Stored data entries

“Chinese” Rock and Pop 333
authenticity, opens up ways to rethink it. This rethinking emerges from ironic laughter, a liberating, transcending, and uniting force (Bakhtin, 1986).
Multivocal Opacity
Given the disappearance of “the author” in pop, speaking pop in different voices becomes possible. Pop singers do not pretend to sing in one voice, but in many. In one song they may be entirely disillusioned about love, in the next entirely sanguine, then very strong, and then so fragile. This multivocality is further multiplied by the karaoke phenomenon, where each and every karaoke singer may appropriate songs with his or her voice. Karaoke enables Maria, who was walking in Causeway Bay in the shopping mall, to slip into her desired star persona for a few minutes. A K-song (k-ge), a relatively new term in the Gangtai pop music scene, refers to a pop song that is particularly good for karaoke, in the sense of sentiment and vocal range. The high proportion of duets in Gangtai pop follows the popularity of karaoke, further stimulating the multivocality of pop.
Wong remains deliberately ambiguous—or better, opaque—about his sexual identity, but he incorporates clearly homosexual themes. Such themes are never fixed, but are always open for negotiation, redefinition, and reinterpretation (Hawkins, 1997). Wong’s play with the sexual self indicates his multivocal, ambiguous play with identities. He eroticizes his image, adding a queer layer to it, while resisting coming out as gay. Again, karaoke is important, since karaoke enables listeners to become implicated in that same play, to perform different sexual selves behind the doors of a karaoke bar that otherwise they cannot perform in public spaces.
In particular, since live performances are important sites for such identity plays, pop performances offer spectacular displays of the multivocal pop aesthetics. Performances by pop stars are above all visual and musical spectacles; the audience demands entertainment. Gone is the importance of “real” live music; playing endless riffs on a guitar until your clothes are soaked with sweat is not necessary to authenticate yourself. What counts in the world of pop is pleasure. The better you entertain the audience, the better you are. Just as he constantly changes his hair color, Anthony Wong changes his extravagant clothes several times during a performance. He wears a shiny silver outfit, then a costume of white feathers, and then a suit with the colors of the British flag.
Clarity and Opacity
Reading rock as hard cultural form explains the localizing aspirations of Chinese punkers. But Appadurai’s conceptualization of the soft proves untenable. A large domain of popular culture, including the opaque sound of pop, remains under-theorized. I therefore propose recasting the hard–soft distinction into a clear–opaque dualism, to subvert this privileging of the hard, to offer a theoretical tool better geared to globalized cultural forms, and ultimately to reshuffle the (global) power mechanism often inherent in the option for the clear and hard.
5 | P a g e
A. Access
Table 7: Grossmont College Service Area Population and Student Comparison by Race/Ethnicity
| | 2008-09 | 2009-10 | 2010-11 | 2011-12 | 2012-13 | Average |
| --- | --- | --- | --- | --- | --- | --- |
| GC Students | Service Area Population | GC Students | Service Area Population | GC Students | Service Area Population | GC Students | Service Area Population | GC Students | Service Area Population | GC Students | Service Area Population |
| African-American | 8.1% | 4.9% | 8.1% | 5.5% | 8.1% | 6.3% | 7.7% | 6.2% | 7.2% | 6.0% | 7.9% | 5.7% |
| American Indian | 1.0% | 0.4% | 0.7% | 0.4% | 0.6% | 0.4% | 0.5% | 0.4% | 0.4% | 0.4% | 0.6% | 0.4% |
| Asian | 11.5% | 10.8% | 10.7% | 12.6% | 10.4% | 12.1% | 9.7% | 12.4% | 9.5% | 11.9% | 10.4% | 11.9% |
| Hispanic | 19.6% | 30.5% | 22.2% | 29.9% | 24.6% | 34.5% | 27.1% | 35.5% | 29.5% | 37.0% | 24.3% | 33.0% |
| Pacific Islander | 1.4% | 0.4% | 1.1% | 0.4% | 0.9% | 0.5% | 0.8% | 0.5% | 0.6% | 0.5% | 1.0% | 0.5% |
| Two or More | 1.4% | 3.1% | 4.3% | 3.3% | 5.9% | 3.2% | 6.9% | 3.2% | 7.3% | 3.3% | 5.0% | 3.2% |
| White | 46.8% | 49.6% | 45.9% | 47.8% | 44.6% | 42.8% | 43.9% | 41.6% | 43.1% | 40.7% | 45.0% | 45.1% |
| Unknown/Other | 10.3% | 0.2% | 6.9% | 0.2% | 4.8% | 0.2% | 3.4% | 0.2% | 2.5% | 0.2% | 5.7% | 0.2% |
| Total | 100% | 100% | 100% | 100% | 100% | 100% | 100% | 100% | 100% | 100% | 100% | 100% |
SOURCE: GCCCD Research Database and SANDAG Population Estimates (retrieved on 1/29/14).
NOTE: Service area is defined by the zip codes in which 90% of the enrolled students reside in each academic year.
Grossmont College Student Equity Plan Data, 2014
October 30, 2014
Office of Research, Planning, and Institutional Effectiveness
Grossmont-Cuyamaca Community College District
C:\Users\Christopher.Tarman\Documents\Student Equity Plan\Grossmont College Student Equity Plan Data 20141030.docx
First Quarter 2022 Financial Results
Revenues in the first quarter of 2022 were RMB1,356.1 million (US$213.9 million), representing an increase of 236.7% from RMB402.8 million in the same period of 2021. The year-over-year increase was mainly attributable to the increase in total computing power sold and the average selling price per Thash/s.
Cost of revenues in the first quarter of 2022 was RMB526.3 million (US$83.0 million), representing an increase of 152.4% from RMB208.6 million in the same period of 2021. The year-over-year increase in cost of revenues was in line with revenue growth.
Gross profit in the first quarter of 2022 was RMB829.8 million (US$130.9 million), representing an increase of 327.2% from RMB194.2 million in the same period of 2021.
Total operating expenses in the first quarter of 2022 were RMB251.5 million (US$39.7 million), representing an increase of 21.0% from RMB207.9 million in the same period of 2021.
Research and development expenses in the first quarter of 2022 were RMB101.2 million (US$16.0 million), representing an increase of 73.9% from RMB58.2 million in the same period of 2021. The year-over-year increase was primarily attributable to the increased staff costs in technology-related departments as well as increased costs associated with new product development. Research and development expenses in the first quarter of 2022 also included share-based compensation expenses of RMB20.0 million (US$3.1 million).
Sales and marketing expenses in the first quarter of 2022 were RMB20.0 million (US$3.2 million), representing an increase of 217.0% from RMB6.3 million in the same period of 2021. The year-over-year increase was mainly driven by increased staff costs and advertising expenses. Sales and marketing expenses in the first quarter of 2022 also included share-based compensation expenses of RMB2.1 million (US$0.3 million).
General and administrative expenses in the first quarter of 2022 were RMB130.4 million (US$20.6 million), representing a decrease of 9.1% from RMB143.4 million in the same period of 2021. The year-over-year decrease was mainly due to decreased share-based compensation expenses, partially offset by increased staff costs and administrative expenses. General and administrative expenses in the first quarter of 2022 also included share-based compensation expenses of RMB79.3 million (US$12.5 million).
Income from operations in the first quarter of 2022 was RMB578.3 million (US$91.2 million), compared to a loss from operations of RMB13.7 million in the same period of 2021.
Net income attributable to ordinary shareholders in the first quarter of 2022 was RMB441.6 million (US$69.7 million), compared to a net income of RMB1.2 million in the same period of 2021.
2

◆ Exercise description ◆
Give exactly the lines from the one with "Net income attributable" to the end of the entries, nothing before them.

◆ Task result ◆
Net income attributable to ordinary shareholders in the first quarter of 2022 was RMB441.6 million (US$69.7 million), compared to a net income of RMB1.2 million in the same period of 2021.
2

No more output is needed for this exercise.